今でも古いかまどを使い続けている農民画の画師、陸永忠さんにその理由を伺いました。

 
 「画画。不能離開生活。」
 描くこと。それは自分の生活観と切り離せない。
 
 天があり、地があり、そして農業がある。その自然の恵みに感謝し、素直に日ごとの生活をいとなむ。陸さんはそんなシンプルな農村の生活に’美’を感じているそうです。
 農民たちの視点で風景や物事を見る時、その時はじめて活き活きとした絵がかけると話してくれました。“かまど”を使うのも、そのシンプルな生活を思い起こすためだそうです。
 
 「その視点を持っていると、外見がとても現代的なものを見る時でさえ、形にとらわれない普遍が見えるよ。」
 
 あふれるようにお話してくださった陸さんは、農民画師として成功して久しく、今では海外から度々展示会の依頼を受けるほど。それでもどんなに絵で忙しくなってもご自分の畑の桃づくりはやめないとおっしゃいます。
 
 絵描きとしての考え方のみならず、生き方にも通じる素敵なメッセージでした。
  
 
 
                                         (ヒラノリエ)
 

 

”老”を愛する陸さん。お気に入りの手織りの布と。

 

 

  

文化 Bunka ブンチャッ チャ  

 

  このページを訪れてくださっているあなたは、少なからず農民画に好意をもっている方でしょうか。では質問です。
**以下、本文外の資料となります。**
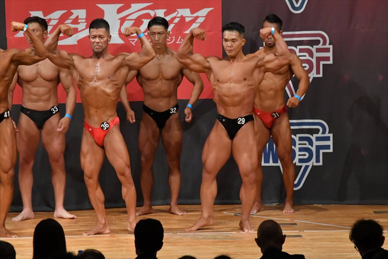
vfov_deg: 5.1
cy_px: 130
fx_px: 2909
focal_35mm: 270
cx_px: 194
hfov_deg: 7.6
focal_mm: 180
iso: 9000
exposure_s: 1/400
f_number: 5.6
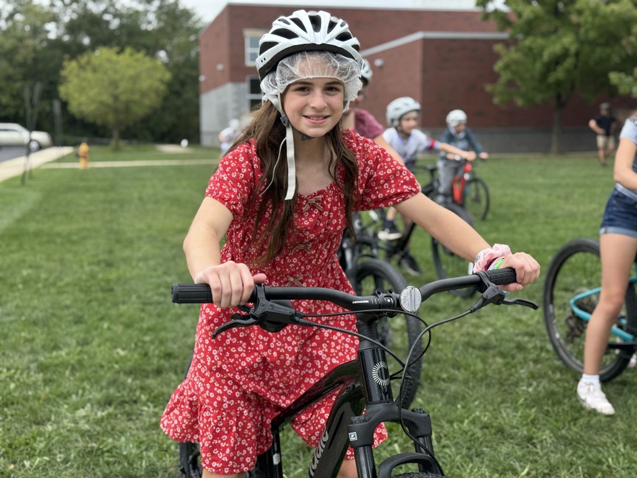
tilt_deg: -8.4
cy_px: 239
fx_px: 883
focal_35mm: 48
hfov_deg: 39.7
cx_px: 318
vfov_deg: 30.3
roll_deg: +0.5
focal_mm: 6.76
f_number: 1.78
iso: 64
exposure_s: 1/1560
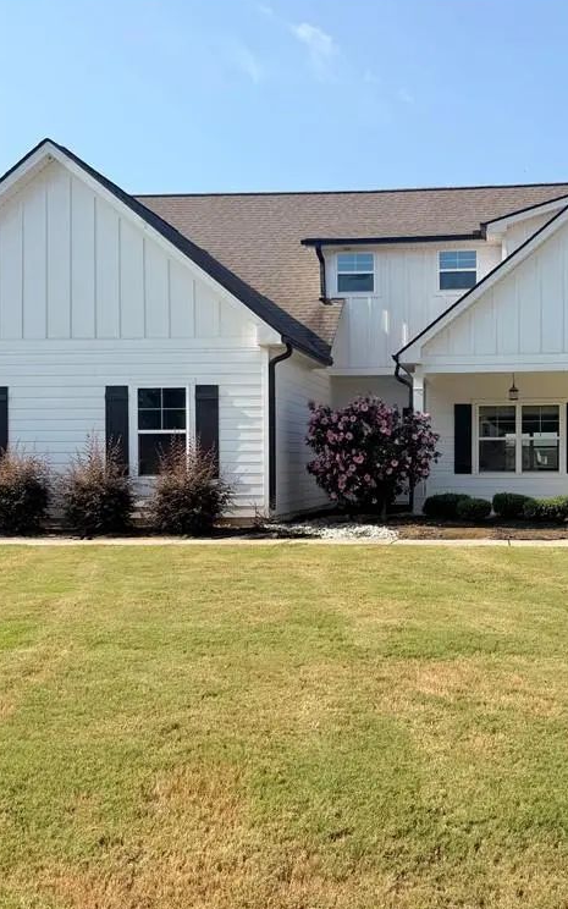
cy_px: 456
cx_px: 417
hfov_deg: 35.6
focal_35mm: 35
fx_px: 867
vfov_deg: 55.3
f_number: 1.78
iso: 80
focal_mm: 6.76
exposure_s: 1/3759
なぜ好きですか?

 可愛いから。 色がきれいだから。 懐かしい感じがするから。

 私は展示会などで絵を熱心に見てくださっている方に、よくこの質問をします。答えを聞きたいというより、その方の内面に少し触れることができるから。そしてたいていの場合happyスマイルに出会うことができるから。
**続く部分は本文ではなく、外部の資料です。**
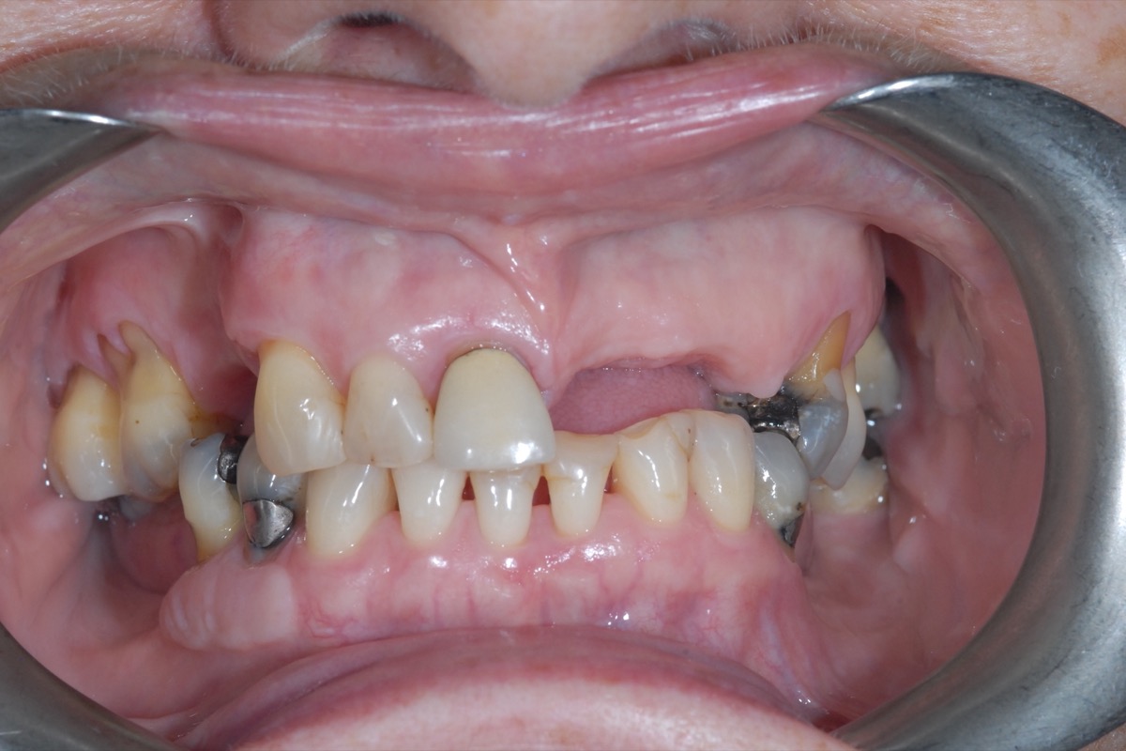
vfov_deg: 8.7
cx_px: 563
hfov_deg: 13.0
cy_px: 376
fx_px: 4926
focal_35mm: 158
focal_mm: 105
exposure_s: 1/60
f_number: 22
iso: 400
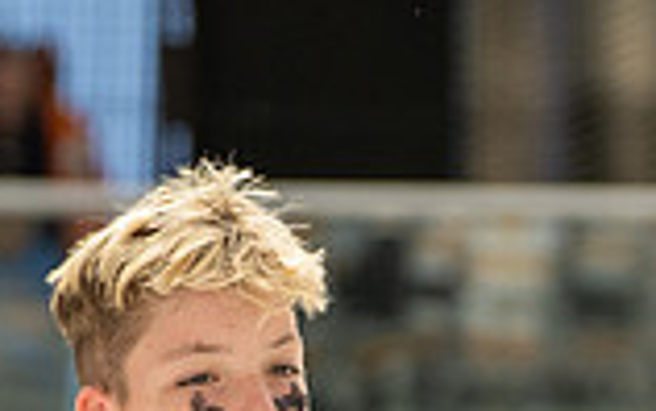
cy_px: 720
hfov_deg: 4.1
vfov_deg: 2.6
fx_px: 9124
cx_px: 46
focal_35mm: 510
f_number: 2.8
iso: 1000
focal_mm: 91
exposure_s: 1/1600
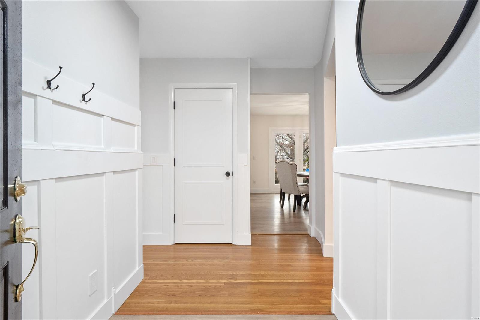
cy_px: 160
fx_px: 240
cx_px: 240
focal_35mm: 18
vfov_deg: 67.4
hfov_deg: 90.0
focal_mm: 9
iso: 400
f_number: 8
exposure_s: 1/10
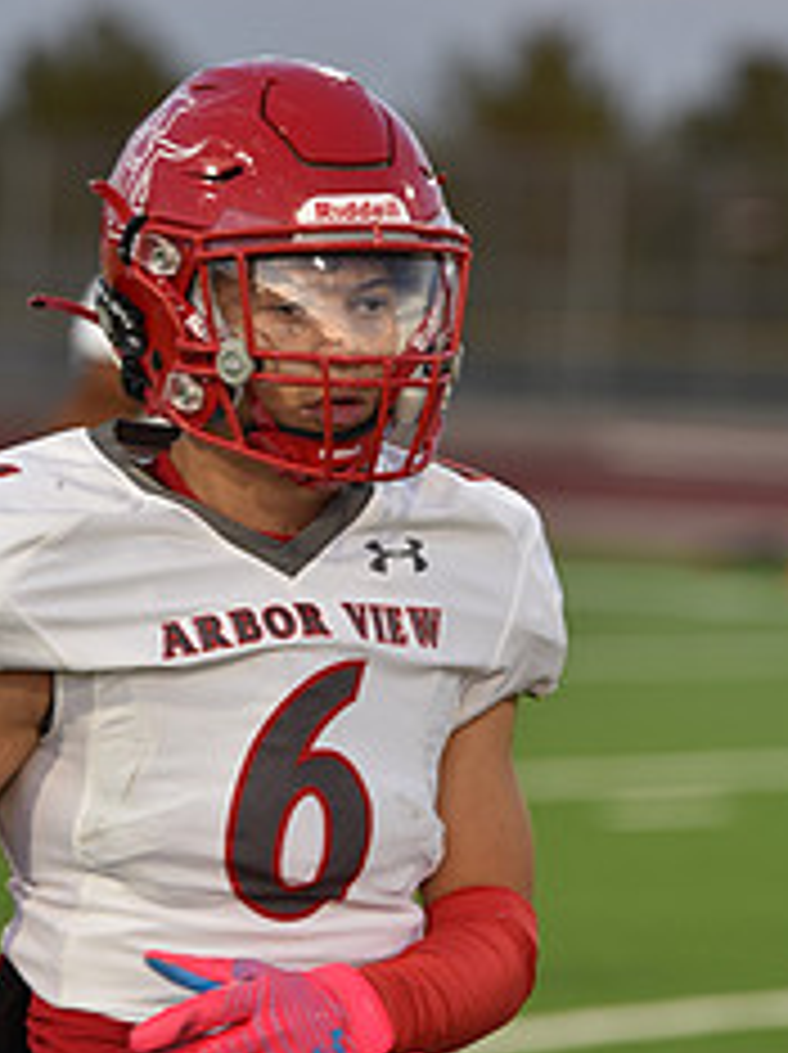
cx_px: 342
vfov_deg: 6.9
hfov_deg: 5.2
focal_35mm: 287
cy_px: 490
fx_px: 8727
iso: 320
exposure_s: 1/250
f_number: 2.8
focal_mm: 155
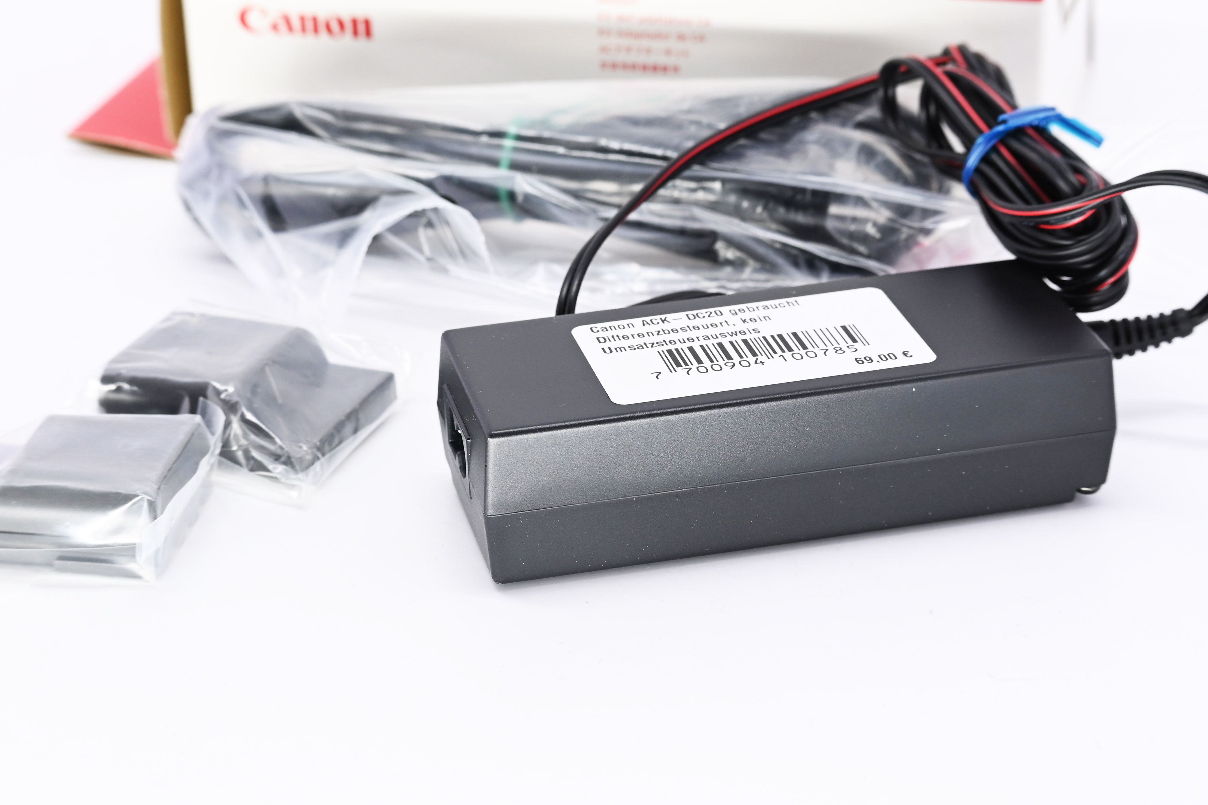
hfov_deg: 24.2
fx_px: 2818
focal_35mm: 84
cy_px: 402
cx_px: 604
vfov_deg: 16.3
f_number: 9
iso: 500
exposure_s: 1/160
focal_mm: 56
 農民画は、日常を、生活を愛している人の視点で描くので、それが絵を見る人の心にも働きかけhappyな気持ちになる、そんな絵だと私は思います。

 ”文化”とは、コトバは少し堅苦しいけれど、結局日常を愛する心を紡いで織った布のようなもの。毎日は同じようなことの繰り返し。でもそこにはたくさんの贈り物があり、もしそれに気付きさえすれば、happyはすでに手の内にあるということがわかります。
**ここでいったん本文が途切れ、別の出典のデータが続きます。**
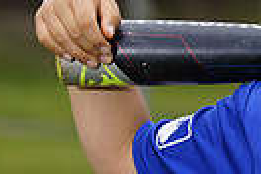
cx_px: 360
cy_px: 240
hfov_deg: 2.9
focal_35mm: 705
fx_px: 5111
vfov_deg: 1.9
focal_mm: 160
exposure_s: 1/250
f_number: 6.3
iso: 100
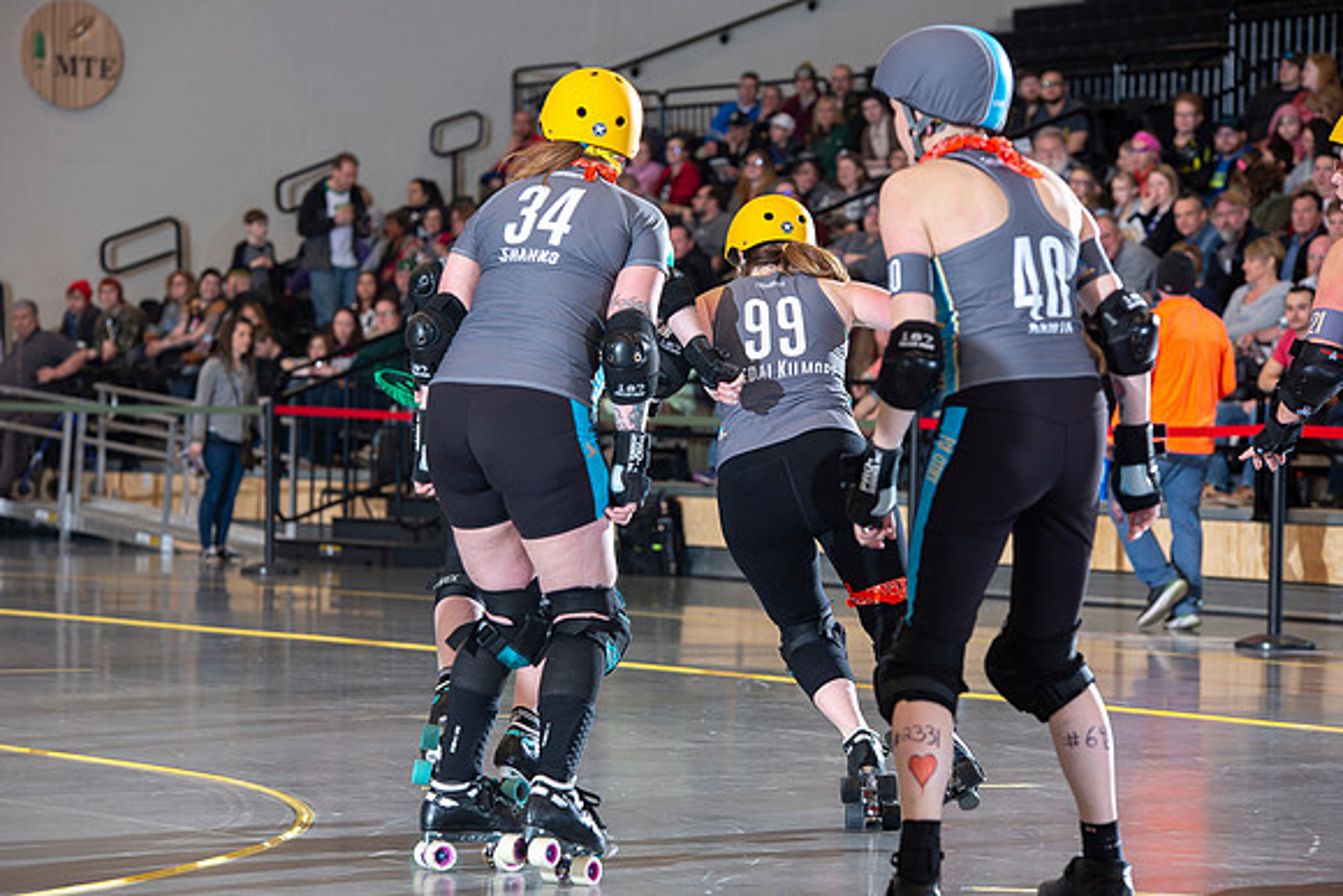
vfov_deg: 9.8
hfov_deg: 14.7
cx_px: 672
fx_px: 5224
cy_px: 448
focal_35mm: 140
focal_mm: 140
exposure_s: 1/160
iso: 640
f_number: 5.6
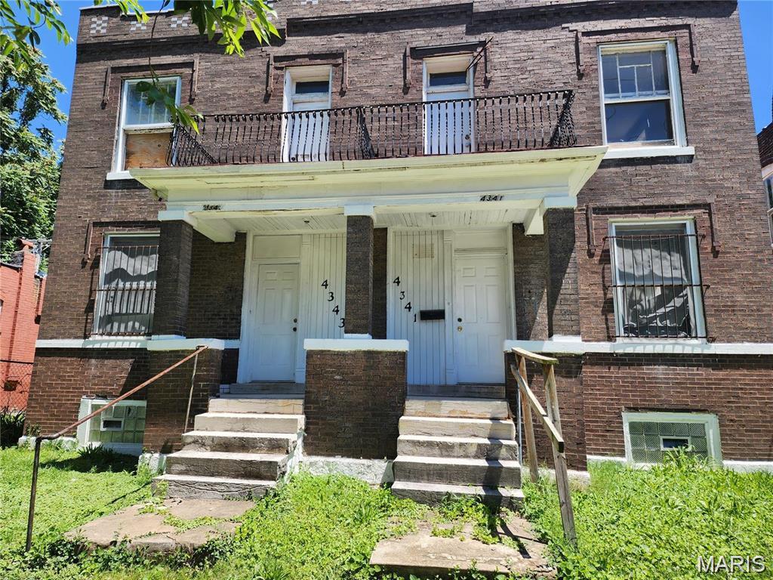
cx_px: 386
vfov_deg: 58.9
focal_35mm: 23
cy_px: 290
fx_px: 514
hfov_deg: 73.9
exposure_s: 1/494
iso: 12
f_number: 1.8
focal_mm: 6.4
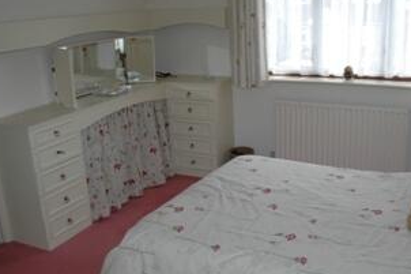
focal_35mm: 40
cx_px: 220
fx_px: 456
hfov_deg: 48.4
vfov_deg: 33.3
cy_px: 153
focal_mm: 18
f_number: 4
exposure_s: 1/60
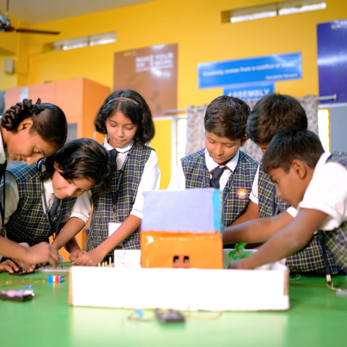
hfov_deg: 37.5
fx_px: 510
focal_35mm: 45
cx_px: 159
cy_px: 174
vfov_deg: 37.6
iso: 640
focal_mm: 35
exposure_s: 1/160
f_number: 1.4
 農民画は絵そのものが文化です。どうか絵の中のたくさんのhappyを見つけてください。

 昔読んだ本の中で、村上春樹は日常のルーティンワークのことを”文化的雪かき”と称していました。文化的であるのなら、雪かきだってまた楽しからずや。

(ヒラノリエ)

 

  

 

 

また楽しからずや  

 

    ここ半年ほど胸がもやもやしていました。

  何でもそうなのでしょうが、好きなものも近づくと自分が見ようと思っていないもの、

  見たくなかったものも見えてきたりします。 ただ、そのがっかりから来るもやもやを

  感じている自分の価値観がどのくらい正当なものなのかはわかりませんし、自分

  が得ている情報が全体の何パーセントなのかだって計れません。

  無邪気な心で出会った農民画は、思いもよらず私にいろいろな問題を出し続けて

  います。

  まぁ、気楽に湧いてくる気持ちを大切にしよう。 そう考えることにします。

  農民画に出会って、弦が一本増えた楽器のように、音色が豊かになっているのは

  確かなのですから。

 

    そんな揺らぎを楽しむ私に、最近東方より訪問者がありました。

  いつか会えたらいいな、と思っていた彼女とこんなに早く会えるとは。

  彼女の話してくれた話の中にはたくさんの響く言葉がありました。

  本当に嬉しい交流でした。 感謝!

 

 

     朋あり、遠方より来る。 亦楽しからずや。

     人知らず、而して慍らず。 また君子ならずや。